## [Required action]
Rewrite the records below with every "series" changed to "data series" and all else unchanged. Omit the pictures from your answer.

*** Input data ***

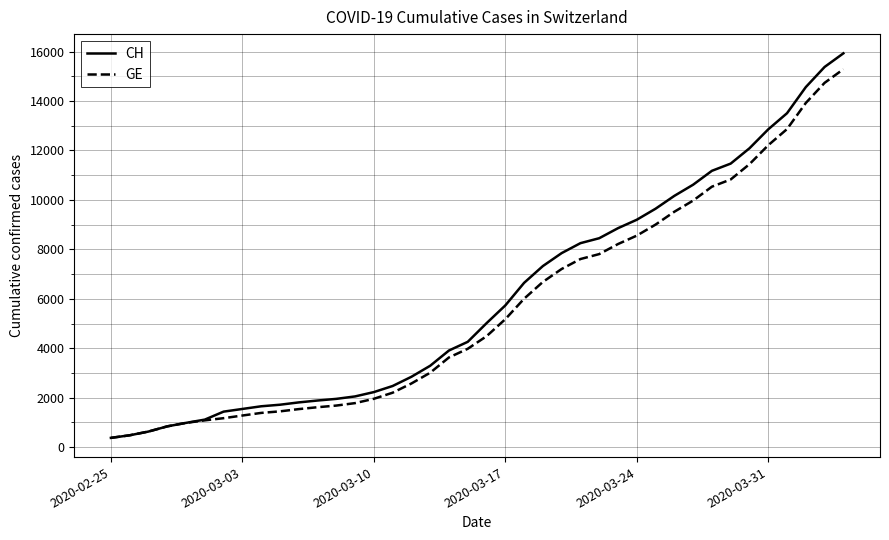

What is the greatest value displayed?

15926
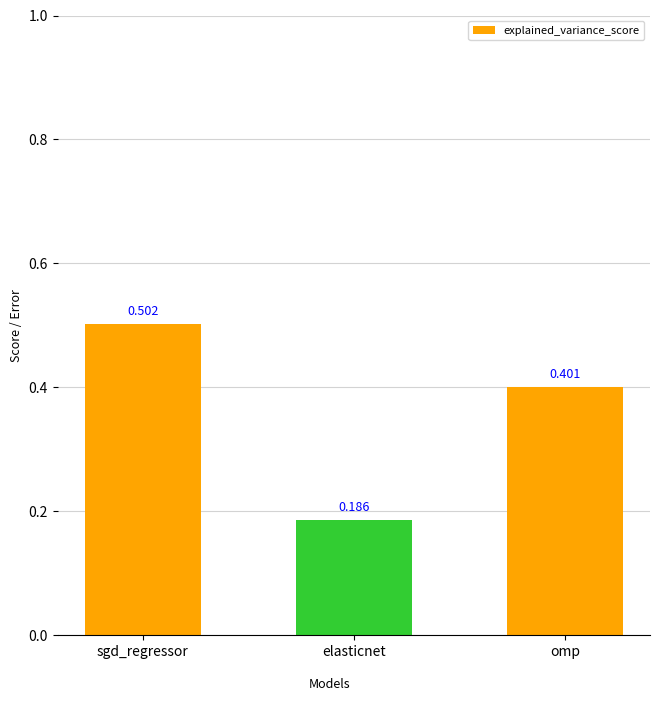

Which category has the lowest value across all series?

elasticnet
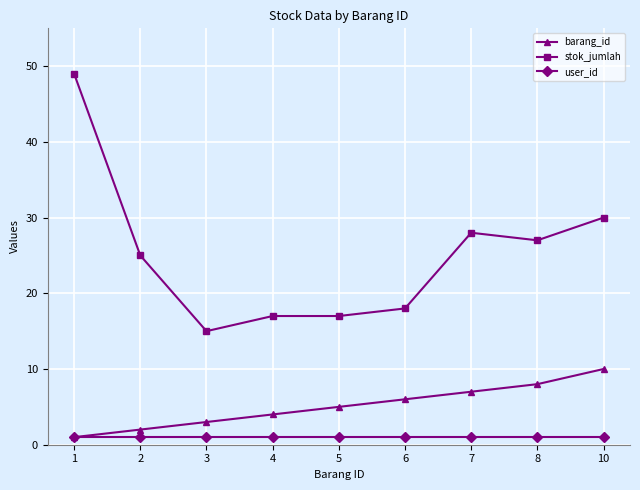

The user_id series shows 1 at 1. True or false?

True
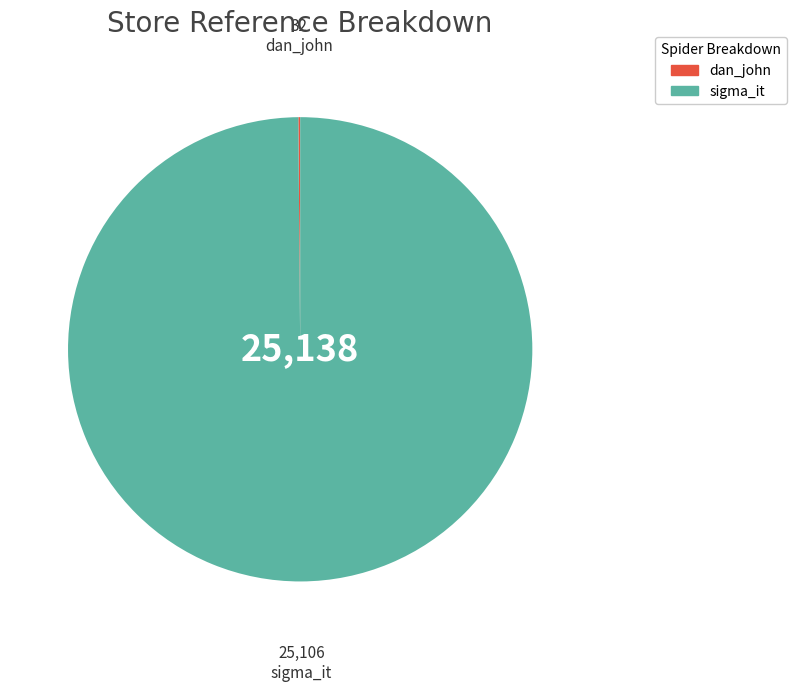

Is there any slice that represents more than half of the pie?

Yes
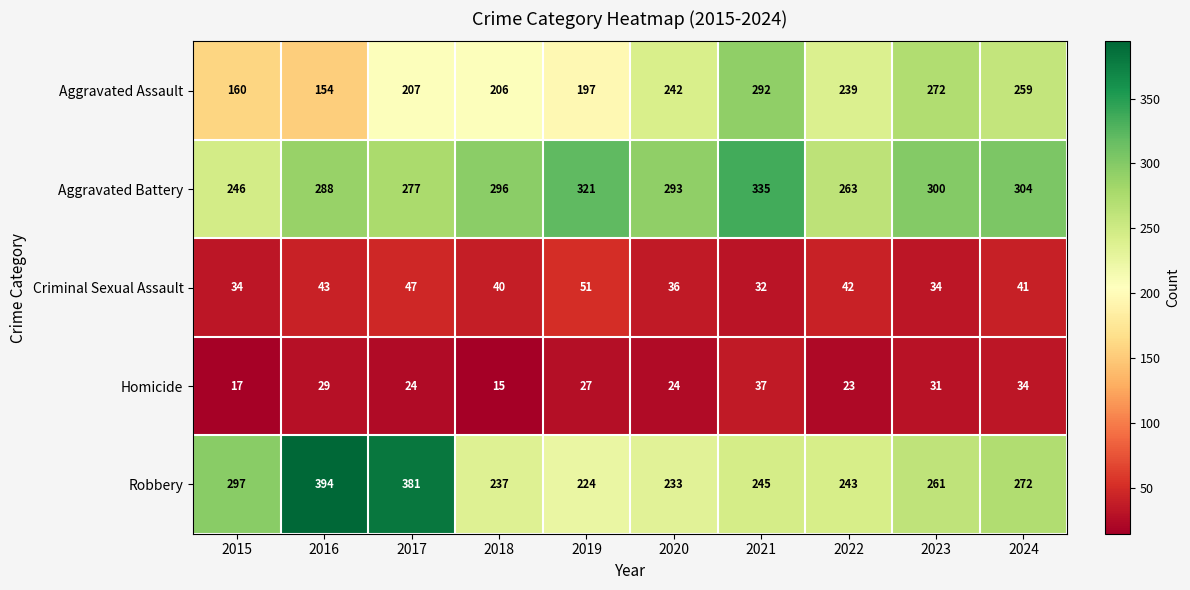

Rank the series at 2020 from lowest to highest value.

Homicide, Criminal Sexual Assault, Robbery, Aggravated Assault, Aggravated Battery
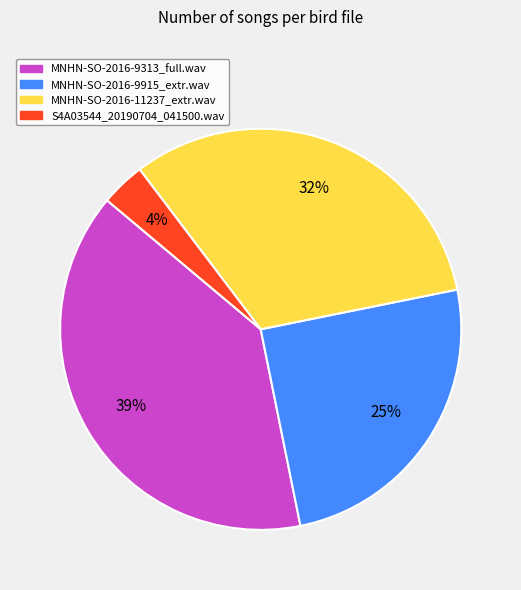

Does S4A03544_20190704_041500.wav account for over 50% of the chart?

No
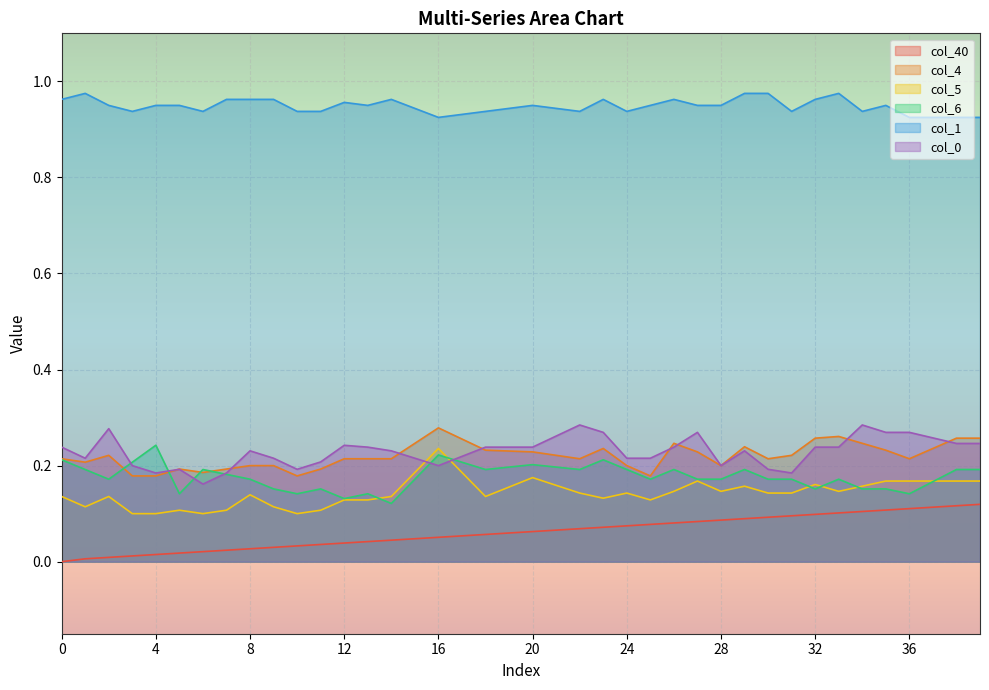

Count the col_0 values in the range 0 to 1.

40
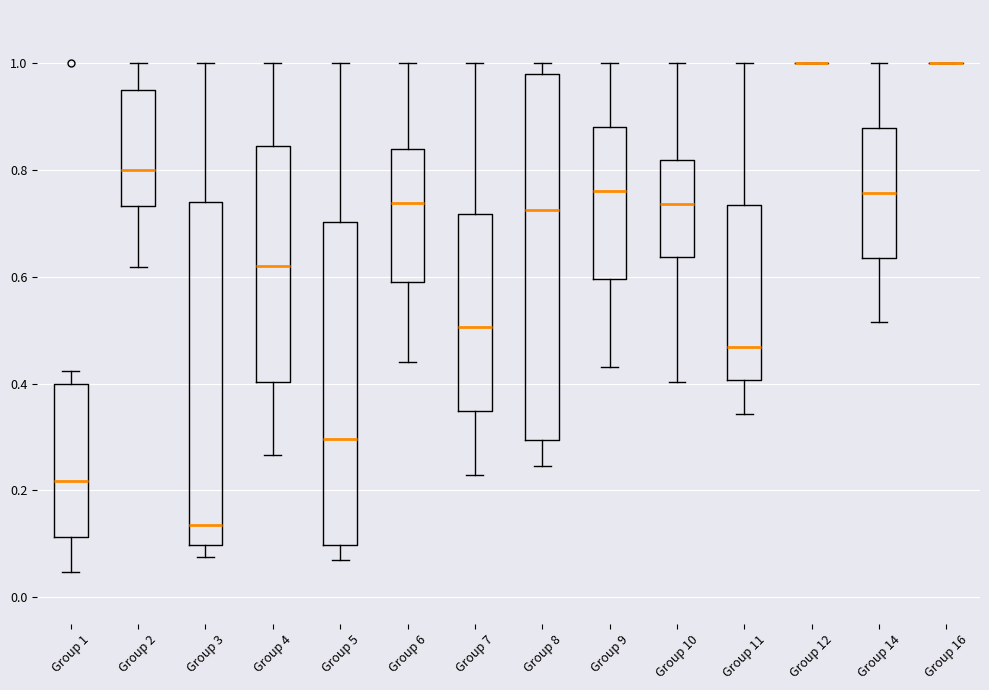

Reading left to right, transcribe this box plot: for each box, give where its median line is, the range the box spans, and where its two whiskers end, as read against the y-axis. The values are not printed on the chart, so give them approximately, as read against the axis.

Group 1: median 0.22, box 0.12 to 0.40, whiskers 0.04 to 0.42
Group 2: median 0.80, box 0.74 to 0.96, whiskers 0.62 to 1.00
Group 3: median 0.14, box 0.10 to 0.74, whiskers 0.08 to 1.00
Group 4: median 0.62, box 0.40 to 0.84, whiskers 0.26 to 1.00
Group 5: median 0.30, box 0.10 to 0.70, whiskers 0.06 to 1.00
Group 6: median 0.74, box 0.60 to 0.84, whiskers 0.44 to 1.00
Group 7: median 0.50, box 0.34 to 0.72, whiskers 0.22 to 1.00
Group 8: median 0.72, box 0.30 to 0.98, whiskers 0.24 to 1.00
Group 9: median 0.76, box 0.60 to 0.88, whiskers 0.44 to 1.00
Group 10: median 0.74, box 0.64 to 0.82, whiskers 0.40 to 1.00
Group 11: median 0.46, box 0.40 to 0.74, whiskers 0.34 to 1.00
Group 12: box collapsed to a line at 1.00, whiskers 1.00 to 1.00
Group 14: median 0.76, box 0.64 to 0.88, whiskers 0.52 to 1.00
Group 16: box collapsed to a line at 1.00, whiskers 1.00 to 1.00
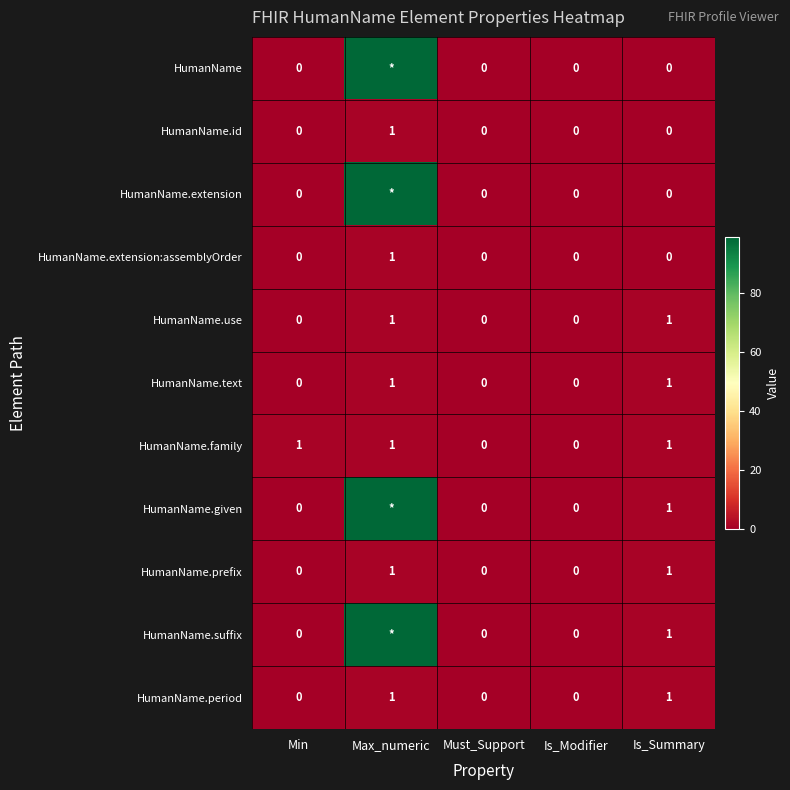

What is the difference between the highest and lowest values at Min?

1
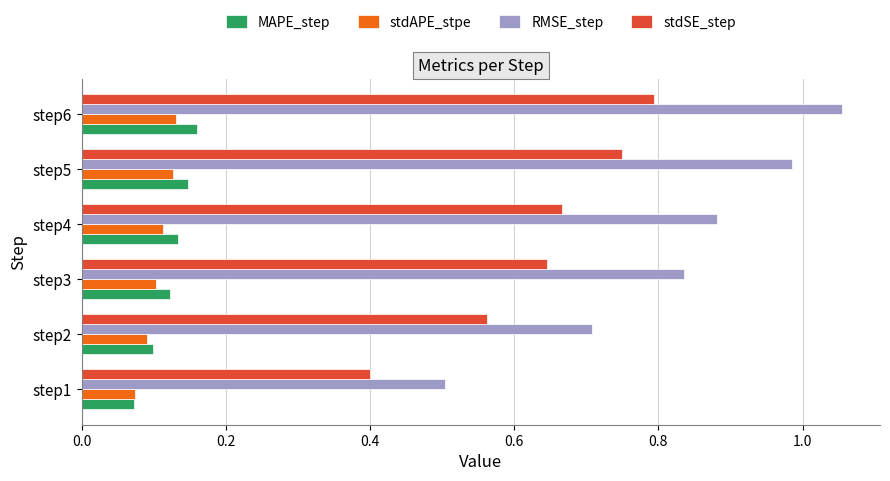

Rank the series by their maximum value, from highest to lowest.

RMSE_step, stdSE_step, MAPE_step, stdAPE_stpe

*** End of Input data ***

## [Answer to this exercise]
What is the greatest value displayed?

15926

Which category has the lowest value across all data series?

elasticnet

The user_id data series shows 1 at 1. True or false?

True

Is there any slice that represents more than half of the pie?

Yes

Rank the data series at 2020 from lowest to highest value.

Homicide, Criminal Sexual Assault, Robbery, Aggravated Assault, Aggravated Battery

Does S4A03544_20190704_041500.wav account for over 50% of the chart?

No

Count the col_0 values in the range 0 to 1.

40

Reading left to right, transcribe this box plot: for each box, give where its median line is, the range the box spans, and where its two whiskers end, as read against the y-axis. The values are not printed on the chart, so give them approximately, as read against the axis.

Group 1: median 0.22, box 0.12 to 0.40, whiskers 0.04 to 0.42
Group 2: median 0.80, box 0.74 to 0.96, whiskers 0.62 to 1.00
Group 3: median 0.14, box 0.10 to 0.74, whiskers 0.08 to 1.00
Group 4: median 0.62, box 0.40 to 0.84, whiskers 0.26 to 1.00
Group 5: median 0.30, box 0.10 to 0.70, whiskers 0.06 to 1.00
Group 6: median 0.74, box 0.60 to 0.84, whiskers 0.44 to 1.00
Group 7: median 0.50, box 0.34 to 0.72, whiskers 0.22 to 1.00
Group 8: median 0.72, box 0.30 to 0.98, whiskers 0.24 to 1.00
Group 9: median 0.76, box 0.60 to 0.88, whiskers 0.44 to 1.00
Group 10: median 0.74, box 0.64 to 0.82, whiskers 0.40 to 1.00
Group 11: median 0.46, box 0.40 to 0.74, whiskers 0.34 to 1.00
Group 12: box collapsed to a line at 1.00, whiskers 1.00 to 1.00
Group 14: median 0.76, box 0.64 to 0.88, whiskers 0.52 to 1.00
Group 16: box collapsed to a line at 1.00, whiskers 1.00 to 1.00

What is the difference between the highest and lowest values at Min?

1

Rank the data series by their maximum value, from highest to lowest.

RMSE_step, stdSE_step, MAPE_step, stdAPE_stpe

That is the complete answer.